Obviously, it was a very difficult decision for President Abdullah Gül to make. Despite the hopes of opposition parties and skeptics who suspect the Justice and Development Party, or AKP, of harboring a secret agenda to gradually Islamize the administration of secular Turkey and who see the military as "custodian" of the modern republic, and of course the secularism principle, the president did not veto in whole or part the controversial legislation that allows officers to be tried in civilian courts and signed it into law.
In approving into law, however, Gül called on the AKP, a party that escaped closure by the Constitutional Court last year but was convicted in a ten to one vote of being the focus of anti-secular activities and subjected to a hefty fine, to take swift legislative steps to allay the concerns of the strong Turkish military and clarify the scope of the new law. "In implementing these reforms, it would be beneficial for legal changes to be made to remove doubts likely to arise over discipline and legal guarantees from the perspective of military service," the president said in a written statement.
In Turkish, there is a saying, "this rice needs more water," which more or less underlines a conviction that the issue at hand is far from complete or that discussions are not over yet.

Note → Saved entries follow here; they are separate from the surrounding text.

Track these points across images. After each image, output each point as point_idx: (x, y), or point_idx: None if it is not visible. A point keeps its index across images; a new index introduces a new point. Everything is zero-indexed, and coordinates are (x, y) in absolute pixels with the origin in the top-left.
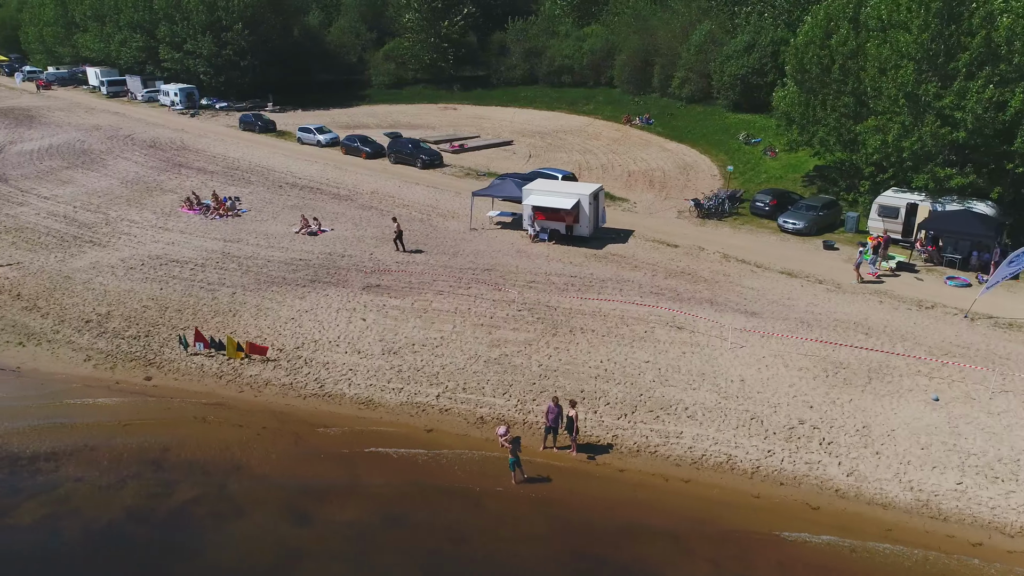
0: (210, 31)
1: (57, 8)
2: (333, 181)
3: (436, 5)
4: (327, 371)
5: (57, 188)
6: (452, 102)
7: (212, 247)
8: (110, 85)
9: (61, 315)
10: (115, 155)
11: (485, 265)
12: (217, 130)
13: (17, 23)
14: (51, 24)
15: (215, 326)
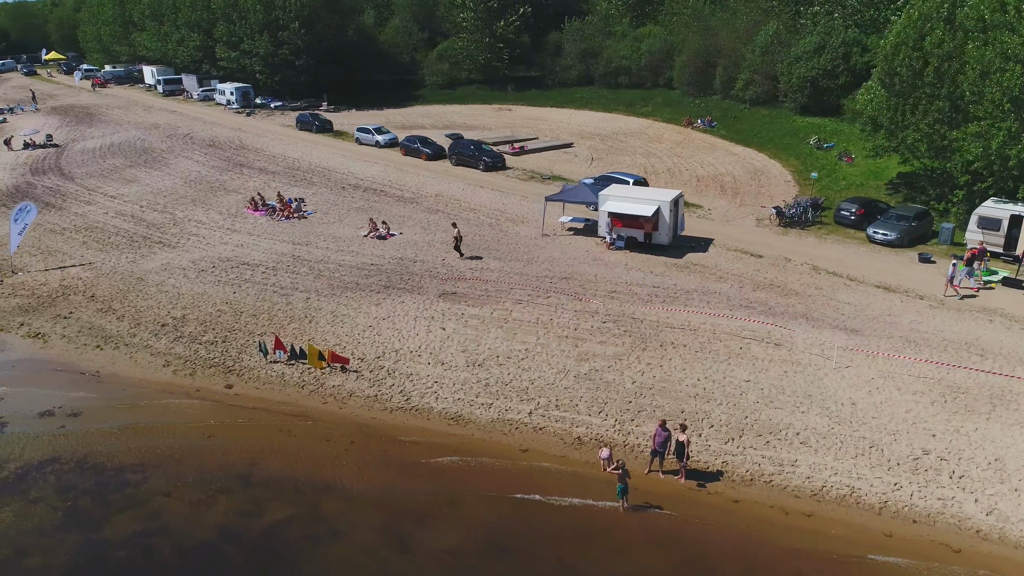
0: (267, 30)
1: (115, 7)
2: (396, 183)
3: (492, 5)
4: (412, 383)
5: (122, 187)
6: (506, 103)
7: (281, 250)
8: (166, 84)
9: (136, 318)
10: (176, 154)
11: (562, 273)
12: (274, 129)
13: (75, 22)
14: (109, 23)
15: (292, 333)
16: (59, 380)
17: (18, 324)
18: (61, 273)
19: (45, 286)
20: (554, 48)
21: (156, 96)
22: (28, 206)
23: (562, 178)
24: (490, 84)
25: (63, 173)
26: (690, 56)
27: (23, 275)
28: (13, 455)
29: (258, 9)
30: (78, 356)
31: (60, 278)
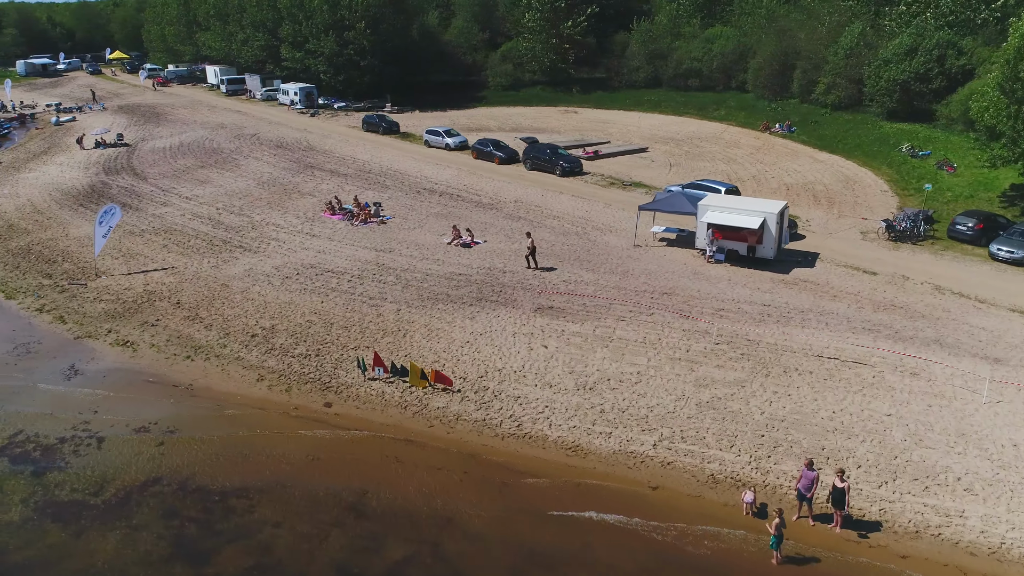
0: (332, 30)
1: (180, 7)
2: (471, 188)
3: (559, 5)
4: (521, 407)
5: (196, 188)
6: (571, 105)
7: (364, 257)
8: (229, 83)
9: (225, 327)
10: (245, 155)
11: (662, 287)
12: (339, 130)
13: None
14: (173, 23)
15: (386, 347)
16: (152, 393)
17: (106, 331)
18: (144, 277)
19: (129, 291)
20: (620, 49)
21: (219, 96)
22: (113, 209)
23: (643, 185)
24: (554, 86)
25: (136, 173)
26: (766, 58)
27: (107, 279)
28: (113, 475)
29: (324, 9)
30: (168, 367)
31: (144, 283)
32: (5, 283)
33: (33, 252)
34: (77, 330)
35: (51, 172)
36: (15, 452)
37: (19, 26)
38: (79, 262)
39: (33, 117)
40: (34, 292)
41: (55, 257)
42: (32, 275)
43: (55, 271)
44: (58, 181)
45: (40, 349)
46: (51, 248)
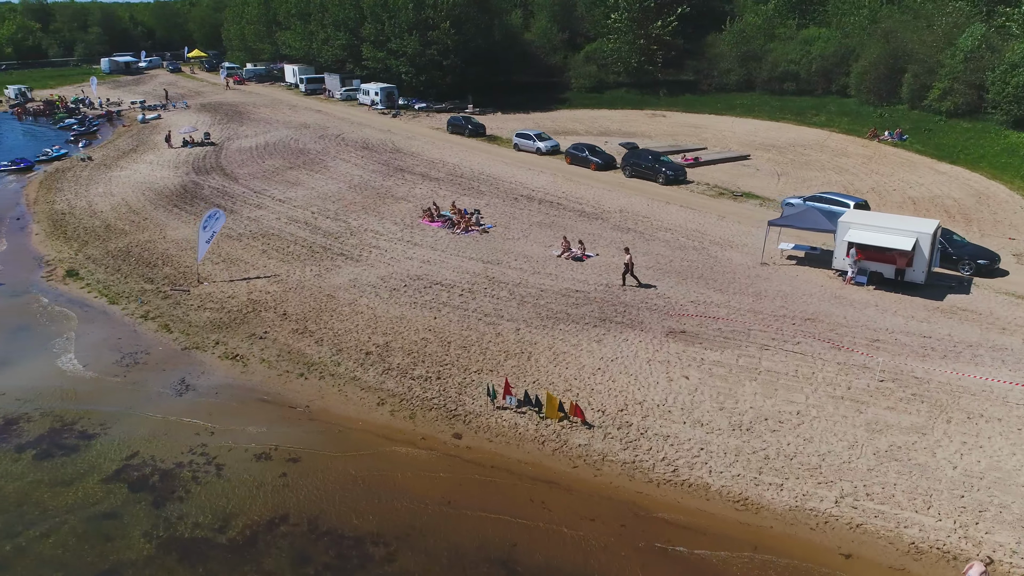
0: (416, 30)
1: (260, 6)
2: (571, 195)
3: (648, 5)
4: (673, 449)
5: (287, 190)
6: (657, 108)
7: (472, 269)
8: (308, 83)
9: (336, 343)
10: (332, 156)
11: (802, 312)
12: (423, 132)
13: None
14: (253, 22)
15: (511, 372)
16: (268, 414)
17: (213, 342)
18: (247, 285)
19: (233, 299)
20: (710, 51)
21: (298, 95)
22: (217, 213)
23: (754, 195)
24: (639, 88)
25: (226, 173)
26: (871, 61)
27: (209, 285)
28: (237, 509)
29: (409, 8)
30: (282, 385)
31: (247, 291)
32: (108, 287)
33: (132, 254)
34: (184, 340)
35: (142, 171)
36: (133, 477)
37: (103, 25)
38: (179, 266)
39: (119, 114)
40: (137, 297)
41: (155, 260)
42: (133, 279)
43: (156, 275)
44: (150, 180)
45: (148, 360)
46: (150, 251)
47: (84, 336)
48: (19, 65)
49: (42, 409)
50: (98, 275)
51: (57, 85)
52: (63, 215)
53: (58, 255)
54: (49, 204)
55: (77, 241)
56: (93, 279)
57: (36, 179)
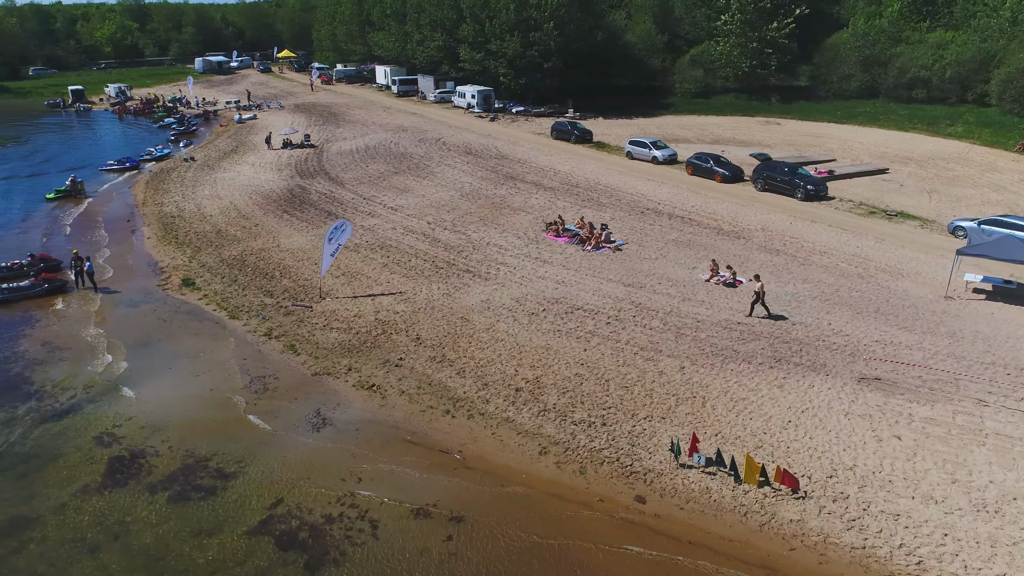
0: (518, 31)
1: (354, 7)
2: (701, 210)
3: (764, 5)
4: (909, 533)
5: (397, 197)
6: (769, 115)
7: (614, 292)
8: (401, 84)
9: (480, 375)
10: (436, 161)
11: (1016, 360)
12: (526, 137)
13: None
14: (346, 22)
15: (685, 420)
16: (417, 458)
17: (345, 368)
18: (373, 303)
19: (360, 319)
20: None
21: (390, 96)
22: (344, 225)
23: (909, 215)
24: (748, 94)
25: (331, 177)
26: (1019, 68)
27: (332, 301)
28: None
29: (510, 9)
30: (428, 424)
31: (374, 309)
32: (226, 299)
33: (248, 264)
34: (313, 364)
35: (245, 173)
36: (279, 530)
37: (196, 25)
38: (298, 279)
39: (216, 114)
40: (259, 313)
41: (271, 271)
42: (252, 291)
43: (275, 288)
44: (255, 183)
45: (278, 386)
46: (265, 260)
47: (207, 354)
48: (117, 64)
49: (170, 441)
50: (215, 285)
51: (154, 84)
52: (173, 218)
53: (171, 262)
54: (158, 206)
55: (190, 247)
56: (210, 290)
57: (142, 179)
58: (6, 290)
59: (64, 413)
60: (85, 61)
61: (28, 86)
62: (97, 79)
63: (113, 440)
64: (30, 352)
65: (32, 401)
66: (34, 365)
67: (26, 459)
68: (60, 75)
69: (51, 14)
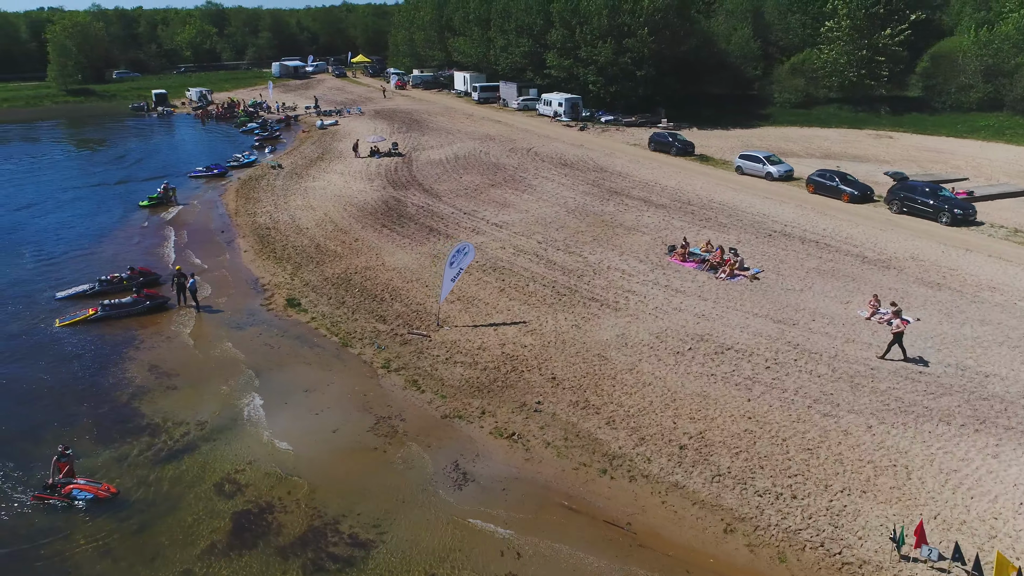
0: (611, 37)
1: (433, 12)
2: (837, 234)
3: (876, 11)
4: None
5: (499, 212)
6: (879, 128)
7: (764, 329)
8: (482, 91)
9: (634, 426)
10: (532, 173)
11: None
12: (620, 148)
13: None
14: (424, 28)
15: (891, 496)
16: (580, 530)
17: (478, 412)
18: (496, 334)
19: (485, 352)
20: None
21: (469, 103)
22: (467, 247)
23: None
24: (853, 104)
25: (425, 189)
26: None
27: (450, 330)
28: None
29: (603, 14)
30: (583, 485)
31: (498, 341)
32: (336, 324)
33: (354, 284)
34: (441, 404)
35: (335, 182)
36: None
37: (272, 29)
38: (409, 302)
39: (296, 119)
40: (373, 341)
41: (380, 293)
42: (362, 315)
43: (387, 313)
44: (346, 193)
45: (407, 429)
46: (372, 280)
47: (325, 387)
48: (195, 68)
49: (297, 494)
50: (322, 307)
51: (232, 88)
52: (268, 230)
53: (272, 278)
54: (251, 216)
55: (290, 263)
56: (317, 312)
57: (232, 187)
58: (108, 306)
59: (180, 453)
60: (165, 65)
61: (113, 89)
62: (178, 83)
63: (236, 490)
64: (137, 379)
65: (145, 437)
66: (143, 394)
67: (144, 508)
68: (142, 78)
69: (135, 18)
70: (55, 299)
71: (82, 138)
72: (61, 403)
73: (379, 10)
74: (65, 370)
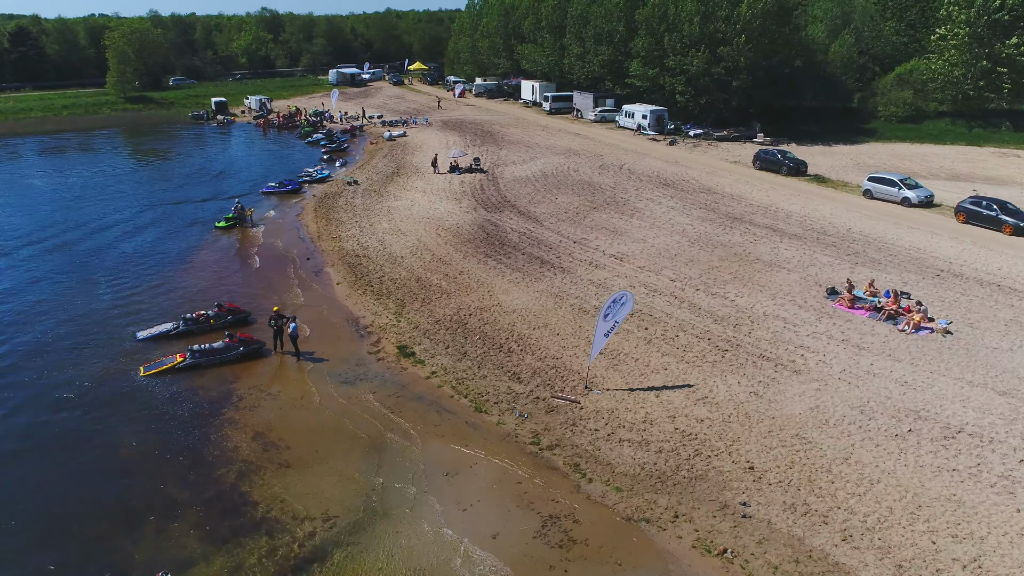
0: (703, 45)
1: (500, 18)
2: (1015, 274)
3: (1001, 18)
4: None
5: (613, 241)
6: (1002, 145)
7: (990, 404)
8: (554, 101)
9: (879, 544)
10: (634, 194)
11: None
12: (721, 166)
13: (435, 33)
14: (489, 35)
15: None
16: None
17: (668, 514)
18: (658, 401)
19: (652, 426)
20: None
21: (539, 113)
22: (624, 297)
23: None
24: (966, 119)
25: (520, 211)
26: None
27: (601, 394)
28: None
29: (695, 21)
30: None
31: (665, 412)
32: (463, 382)
33: (471, 329)
34: (618, 500)
35: (420, 202)
36: None
37: (327, 36)
38: (543, 355)
39: (362, 129)
40: (513, 406)
41: (505, 342)
42: (491, 370)
43: (520, 369)
44: (435, 214)
45: (584, 536)
46: (492, 325)
47: (468, 470)
48: (251, 75)
49: None
50: (440, 358)
51: (289, 96)
52: (358, 258)
53: (375, 319)
54: (336, 241)
55: (391, 299)
56: (437, 365)
57: (308, 205)
58: (197, 353)
59: (307, 563)
60: (220, 72)
61: (171, 96)
62: (235, 90)
63: None
64: (243, 450)
65: (262, 537)
66: (252, 474)
67: None
68: (198, 85)
69: (191, 24)
70: (136, 339)
71: (145, 148)
72: (156, 481)
73: (433, 16)
74: (155, 433)
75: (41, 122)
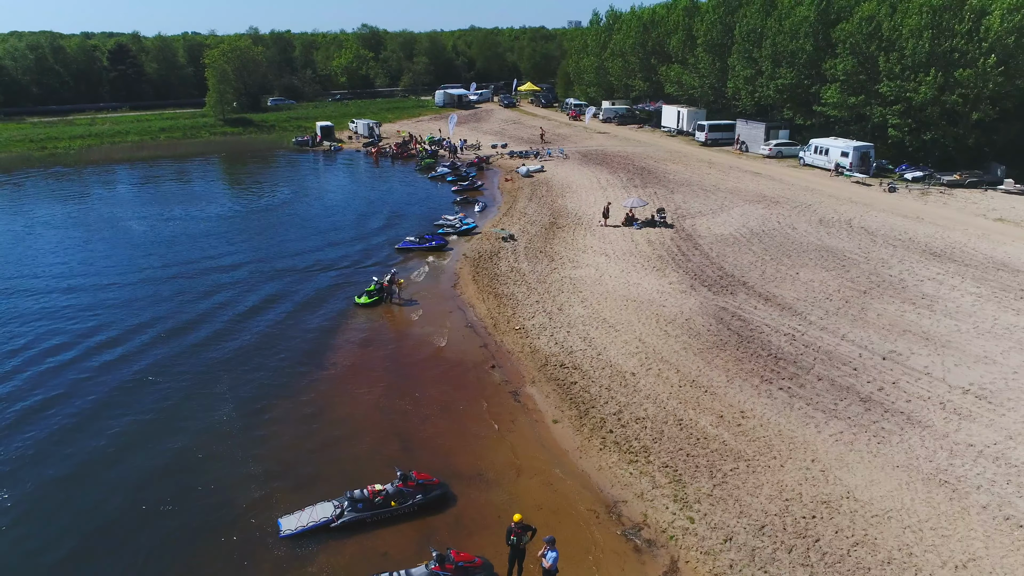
0: (934, 67)
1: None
2: None
3: None
4: None
5: (939, 358)
6: None
7: None
8: (711, 131)
9: None
10: (909, 272)
11: None
12: (978, 223)
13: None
14: (622, 54)
15: None
16: None
17: None
18: None
19: None
20: None
21: (689, 144)
22: None
23: None
24: None
25: (758, 293)
26: None
27: None
28: None
29: (923, 37)
30: None
31: None
32: None
33: (825, 550)
34: None
35: (607, 271)
36: None
37: (428, 54)
38: None
39: (488, 161)
40: None
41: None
42: None
43: None
44: (640, 295)
45: None
46: (866, 546)
47: None
48: (349, 95)
49: None
50: None
51: (395, 119)
52: (564, 368)
53: (642, 503)
54: (521, 336)
55: (654, 463)
56: None
57: (463, 271)
58: None
59: None
60: (319, 91)
61: (271, 119)
62: (336, 112)
63: None
64: None
65: None
66: None
67: None
68: (297, 106)
69: (289, 42)
70: (279, 535)
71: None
72: None
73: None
74: None
75: (138, 147)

Initial reactions from the governing party were clear. From the most adamant including, Bülent Arınç, to the soft speaking and much admired Cemil Çiçek and AKP’s Parliamentary Group deputy chairman Bekir Bozdağ, most AKP spokesmen swiftly declared that they have taken note of the "reservations" the president attached to his decision to endorse the contentious legislation that passed through Parliament on June 26 in a midnight operation without debate. Opposition parties, obviously, underlined that if the president had some reservations about the bill, and if he indeed believed that there was need to take some further legal steps to allay opposition and army concerns, indeed he must send it back for a second review by Parliament. Many critics and constitutional law professors, in addition to opposition parties, have been defending that the new law contravened constitutional Article 145 that defines the duties, responsibilities and the scope of the military courts, as well as the laws on the establishment, peace time and war time duties and scope of military tribunals. Indeed, the main opposition Republican People’s Party, or CHP, has already made clear that it will soon refer the issue to the Constitutional Court to call for its annulment on the grounds of constitutional incompatibility.
Constitutional incompatibility
Many legal experts and the AKP on the other hand have been defending that there is no constitutional incompatibility, and that even if an incompatibility exists, the reform undertaken is in line with European Court of Human Rights verdicts and the reform pledges Turkey has made to the EU to promote its EU accession bid, under the principle of supremacy of international law and international court verdicts to domestic legislation such constitutional incompatibility would be invalidated. Now, everyone will have to wait, first for the CHP to apply to the High Court and then for the court to decide on the issue, while in August the AKP is expected to start considering what further steps could be taken to allay the army’s concerns. But, will the AKP heed the advice of Gül and undertake such a course? Gül made a similar appeal while endorsing the constitutional reform package legislated in the hopes of allowing the headscarf to be worn in universities, the AKP however did not act on the issue and the headscarf amendments became cited as evidence of the AKP’s anti-secular designs in the closure case.
Indeed, even the opposition parties do not object to the new law allowing civilian courts to try military personnel in times of peace for attempts to topple the government and offences related to national security and organized crime, while it also transfers to civilian courts the power to try civilians in peacetime for offences outlined in the military penal code. However, the reform was made with such haste in an ambush-like tactic that besides constitutional incompatibility and a potential confusion of jurisdiction of civilian and military tribunals, with the new law, top generals of the country were left without any judicial shield.